Textauszug

Wenn jemand mit einem Menschen freundlich umgeht, dann bedeutet es nicht so sehr, daß da eine nette Beziehung herrscht, vielmehr sagt die Formulierung etwas über die Machtstrukturen in diesem Verhältnis aus. Die Nicht-Deutschen sind offensichtlich dem Wohlwollen der deutschen Bevölkerung ausgeliefert, und die Phrase von der Toleranz verspricht eigentlich nur die zeitweilige Duldung ihrer Andersartigkeit. In der alltäglichen Wahrnehmung existiert die ausländische Mitbürgerin nur als permanentes Provisorium. Hier spiegelt sich der Status wieder, den sogenannte GastarbeiterInnen und - in verschärftem Maße - Flüchtlinge rechtlich und sozial besitzen.

Übungsaufgaben
**A.** Tippen Sie aus dem Textauszug über Toleranz alles von „Wenn jemand mit“ bis hinunter zu „und sozial besitzen.“ wortgetreu ab.
**B.** Schreiben Sie den Textauszug über Toleranz bitte im Anschluss an seinen letzten Satz weiter.

Gespeicherte Daten:
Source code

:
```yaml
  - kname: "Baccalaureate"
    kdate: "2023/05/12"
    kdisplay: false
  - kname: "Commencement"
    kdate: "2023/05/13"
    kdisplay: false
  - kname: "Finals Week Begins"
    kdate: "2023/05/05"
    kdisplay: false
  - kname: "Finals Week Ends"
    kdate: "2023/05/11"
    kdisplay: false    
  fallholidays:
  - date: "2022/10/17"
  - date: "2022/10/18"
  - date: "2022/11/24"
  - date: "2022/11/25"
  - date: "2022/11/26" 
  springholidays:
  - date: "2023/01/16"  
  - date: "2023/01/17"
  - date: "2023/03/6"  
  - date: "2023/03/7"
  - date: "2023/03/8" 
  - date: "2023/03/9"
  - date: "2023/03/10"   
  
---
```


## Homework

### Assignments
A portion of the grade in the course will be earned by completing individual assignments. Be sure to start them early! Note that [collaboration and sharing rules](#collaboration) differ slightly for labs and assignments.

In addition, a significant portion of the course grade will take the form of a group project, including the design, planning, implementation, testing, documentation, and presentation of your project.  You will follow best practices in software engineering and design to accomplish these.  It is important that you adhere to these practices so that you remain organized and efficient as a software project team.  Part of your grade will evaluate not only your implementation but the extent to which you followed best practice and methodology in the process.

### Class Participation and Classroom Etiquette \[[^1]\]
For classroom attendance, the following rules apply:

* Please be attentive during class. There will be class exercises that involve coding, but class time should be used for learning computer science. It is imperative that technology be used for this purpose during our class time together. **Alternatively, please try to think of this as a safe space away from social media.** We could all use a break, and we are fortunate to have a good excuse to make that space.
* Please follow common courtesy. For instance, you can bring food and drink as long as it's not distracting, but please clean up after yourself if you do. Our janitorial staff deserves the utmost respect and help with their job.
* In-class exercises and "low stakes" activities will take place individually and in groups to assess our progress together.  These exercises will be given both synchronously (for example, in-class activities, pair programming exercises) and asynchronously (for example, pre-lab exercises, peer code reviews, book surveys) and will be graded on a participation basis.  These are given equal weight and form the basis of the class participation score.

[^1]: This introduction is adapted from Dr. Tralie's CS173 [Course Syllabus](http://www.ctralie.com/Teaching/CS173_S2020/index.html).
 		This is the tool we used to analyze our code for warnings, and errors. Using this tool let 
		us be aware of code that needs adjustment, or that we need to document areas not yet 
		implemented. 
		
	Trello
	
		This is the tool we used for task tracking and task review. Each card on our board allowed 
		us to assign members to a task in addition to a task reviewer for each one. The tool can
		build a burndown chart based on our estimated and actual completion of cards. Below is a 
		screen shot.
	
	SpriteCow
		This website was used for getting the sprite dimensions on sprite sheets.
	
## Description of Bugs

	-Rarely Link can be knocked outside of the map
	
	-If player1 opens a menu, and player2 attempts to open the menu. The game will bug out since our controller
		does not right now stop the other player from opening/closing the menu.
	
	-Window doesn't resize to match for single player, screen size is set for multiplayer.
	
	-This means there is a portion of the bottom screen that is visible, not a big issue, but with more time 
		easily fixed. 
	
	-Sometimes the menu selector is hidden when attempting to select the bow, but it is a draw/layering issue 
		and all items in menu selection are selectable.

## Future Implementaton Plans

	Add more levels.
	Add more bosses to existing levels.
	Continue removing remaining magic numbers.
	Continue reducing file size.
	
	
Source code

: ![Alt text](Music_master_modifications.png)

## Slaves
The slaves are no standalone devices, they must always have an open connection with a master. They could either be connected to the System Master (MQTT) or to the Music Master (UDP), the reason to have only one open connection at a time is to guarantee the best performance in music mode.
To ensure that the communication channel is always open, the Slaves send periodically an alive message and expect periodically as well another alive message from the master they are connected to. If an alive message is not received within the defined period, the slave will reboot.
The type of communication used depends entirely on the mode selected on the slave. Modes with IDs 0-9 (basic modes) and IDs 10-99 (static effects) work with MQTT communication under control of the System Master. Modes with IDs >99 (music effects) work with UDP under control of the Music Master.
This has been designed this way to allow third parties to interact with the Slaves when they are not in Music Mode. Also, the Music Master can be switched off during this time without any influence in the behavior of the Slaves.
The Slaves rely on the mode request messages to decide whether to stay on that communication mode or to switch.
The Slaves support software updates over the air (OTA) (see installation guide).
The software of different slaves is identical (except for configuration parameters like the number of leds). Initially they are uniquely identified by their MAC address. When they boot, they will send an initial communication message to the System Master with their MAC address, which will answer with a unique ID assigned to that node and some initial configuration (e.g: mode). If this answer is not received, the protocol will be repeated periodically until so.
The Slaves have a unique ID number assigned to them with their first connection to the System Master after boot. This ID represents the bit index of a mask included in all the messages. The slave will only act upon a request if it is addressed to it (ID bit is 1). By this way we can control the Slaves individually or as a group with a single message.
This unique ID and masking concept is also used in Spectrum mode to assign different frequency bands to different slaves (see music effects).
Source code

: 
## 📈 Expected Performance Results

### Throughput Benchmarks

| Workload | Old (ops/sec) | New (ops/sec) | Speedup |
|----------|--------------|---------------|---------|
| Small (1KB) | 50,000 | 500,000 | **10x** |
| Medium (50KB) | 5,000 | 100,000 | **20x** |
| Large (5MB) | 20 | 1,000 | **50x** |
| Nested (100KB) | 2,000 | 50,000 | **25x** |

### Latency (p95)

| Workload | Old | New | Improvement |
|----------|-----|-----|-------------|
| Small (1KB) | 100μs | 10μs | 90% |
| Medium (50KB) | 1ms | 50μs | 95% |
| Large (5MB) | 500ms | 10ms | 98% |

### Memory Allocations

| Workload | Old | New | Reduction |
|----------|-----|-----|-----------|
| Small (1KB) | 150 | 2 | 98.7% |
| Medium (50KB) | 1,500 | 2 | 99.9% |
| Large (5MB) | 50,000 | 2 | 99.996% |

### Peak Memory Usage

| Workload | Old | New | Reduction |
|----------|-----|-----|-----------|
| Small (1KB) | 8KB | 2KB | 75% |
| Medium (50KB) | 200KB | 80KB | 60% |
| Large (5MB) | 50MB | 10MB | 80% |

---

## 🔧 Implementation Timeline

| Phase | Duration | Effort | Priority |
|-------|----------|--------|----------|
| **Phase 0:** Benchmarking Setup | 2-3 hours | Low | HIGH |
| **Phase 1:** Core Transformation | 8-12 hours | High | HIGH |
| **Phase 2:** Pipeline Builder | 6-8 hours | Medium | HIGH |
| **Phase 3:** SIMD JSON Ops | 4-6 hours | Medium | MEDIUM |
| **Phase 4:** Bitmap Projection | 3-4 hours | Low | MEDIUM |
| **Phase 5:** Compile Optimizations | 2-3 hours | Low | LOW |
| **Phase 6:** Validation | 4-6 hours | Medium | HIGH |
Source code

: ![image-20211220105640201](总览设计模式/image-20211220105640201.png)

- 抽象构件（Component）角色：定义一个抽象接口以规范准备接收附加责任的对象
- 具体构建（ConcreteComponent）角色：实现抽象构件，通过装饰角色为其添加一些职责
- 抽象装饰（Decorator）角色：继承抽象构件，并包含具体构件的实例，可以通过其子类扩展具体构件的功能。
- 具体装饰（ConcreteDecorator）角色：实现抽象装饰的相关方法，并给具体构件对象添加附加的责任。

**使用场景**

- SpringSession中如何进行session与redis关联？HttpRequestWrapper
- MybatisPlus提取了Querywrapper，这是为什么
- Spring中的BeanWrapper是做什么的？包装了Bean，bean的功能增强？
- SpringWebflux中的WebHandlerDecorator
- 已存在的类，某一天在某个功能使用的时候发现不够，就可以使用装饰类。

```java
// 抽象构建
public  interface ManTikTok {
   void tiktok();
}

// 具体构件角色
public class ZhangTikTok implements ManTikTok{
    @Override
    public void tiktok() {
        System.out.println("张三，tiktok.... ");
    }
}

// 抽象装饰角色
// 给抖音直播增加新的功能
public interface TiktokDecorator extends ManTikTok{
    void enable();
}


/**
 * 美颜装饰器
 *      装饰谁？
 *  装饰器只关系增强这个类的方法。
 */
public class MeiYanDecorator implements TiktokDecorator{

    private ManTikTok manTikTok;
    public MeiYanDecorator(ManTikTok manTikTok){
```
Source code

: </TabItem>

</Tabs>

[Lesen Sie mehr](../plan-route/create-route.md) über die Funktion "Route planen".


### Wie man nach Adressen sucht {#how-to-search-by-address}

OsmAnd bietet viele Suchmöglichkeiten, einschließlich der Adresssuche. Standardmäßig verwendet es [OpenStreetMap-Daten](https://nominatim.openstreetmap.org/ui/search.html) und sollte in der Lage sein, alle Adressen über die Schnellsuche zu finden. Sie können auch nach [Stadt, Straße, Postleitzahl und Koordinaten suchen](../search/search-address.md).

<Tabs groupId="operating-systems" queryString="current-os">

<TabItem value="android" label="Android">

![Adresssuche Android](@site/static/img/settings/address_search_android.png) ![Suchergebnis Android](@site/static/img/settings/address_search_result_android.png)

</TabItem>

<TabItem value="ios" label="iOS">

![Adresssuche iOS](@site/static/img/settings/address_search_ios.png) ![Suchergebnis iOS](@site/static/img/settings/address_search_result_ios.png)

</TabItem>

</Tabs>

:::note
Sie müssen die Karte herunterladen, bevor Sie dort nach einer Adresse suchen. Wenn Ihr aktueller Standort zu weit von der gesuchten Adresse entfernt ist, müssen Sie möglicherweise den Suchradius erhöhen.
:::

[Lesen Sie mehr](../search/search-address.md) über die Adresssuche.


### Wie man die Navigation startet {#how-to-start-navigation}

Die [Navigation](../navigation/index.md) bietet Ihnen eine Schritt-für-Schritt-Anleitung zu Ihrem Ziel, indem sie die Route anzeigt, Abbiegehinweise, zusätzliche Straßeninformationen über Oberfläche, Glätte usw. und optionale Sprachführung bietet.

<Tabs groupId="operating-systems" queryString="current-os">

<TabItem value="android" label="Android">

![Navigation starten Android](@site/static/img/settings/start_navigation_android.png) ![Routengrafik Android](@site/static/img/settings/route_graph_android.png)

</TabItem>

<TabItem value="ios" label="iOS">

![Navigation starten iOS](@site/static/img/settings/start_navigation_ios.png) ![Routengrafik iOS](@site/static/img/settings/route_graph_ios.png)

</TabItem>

Erwartete Lösungen
**A.**
Wenn jemand mit einem Menschen freundlich umgeht, dann bedeutet es nicht so sehr, daß da eine nette Beziehung herrscht, vielmehr sagt die Formulierung etwas über die Machtstrukturen in diesem Verhältnis aus. Die Nicht-Deutschen sind offensichtlich dem Wohlwollen der deutschen Bevölkerung ausgeliefert, und die Phrase von der Toleranz verspricht eigentlich nur die zeitweilige Duldung ihrer Andersartigkeit. In der alltäglichen Wahrnehmung existiert die ausländische Mitbürgerin nur als permanentes Provisorium. Hier spiegelt sich der Status wieder, den sogenannte GastarbeiterInnen und - in verschärftem Maße - Flüchtlinge rechtlich und sozial besitzen.

**B.**
Wenn es auf der einen Seite den Ausschluß aus dem ideologischen Konstrukt namens Deutsche Gesellschaft gibt, existieren auf der anderen Seite bestimmte Kriterien für die Teilhabe. Wer wird also toleriert, und wer erfüllt die Prüfungskriterien? Ulla Meinecke liefert uns da einen Hinweis, wenn sie in der TV-Pausenreklame die ZuschauerInnen auffordert, doch bei Blüm anzurufen, um nachzufragen, ob die Renten noch sicher wären, wenn's denn keine AusländerInnen mehr gäbe. Der arbeitende Mensch gleich welcher Hautfarbe und Nationalität verhält sich also loyal, indem er gesellschaftlich notwendige Reproduktionsarbeit leistet und sich auch ansonsten recht brav und unauffällig verhält. Diese Loyalität wird zur befristeten Garantie, nur unauffälligen Repressionen ausgesetzt zu sein. Dafür stehen die Lichterketten, und dafür müssen Minister die Trauerfeier nach Mölln dekorieren. Eine Gleichstellung auf allen Ebenen ist trotzdem in keiner Weise beabsichtigt.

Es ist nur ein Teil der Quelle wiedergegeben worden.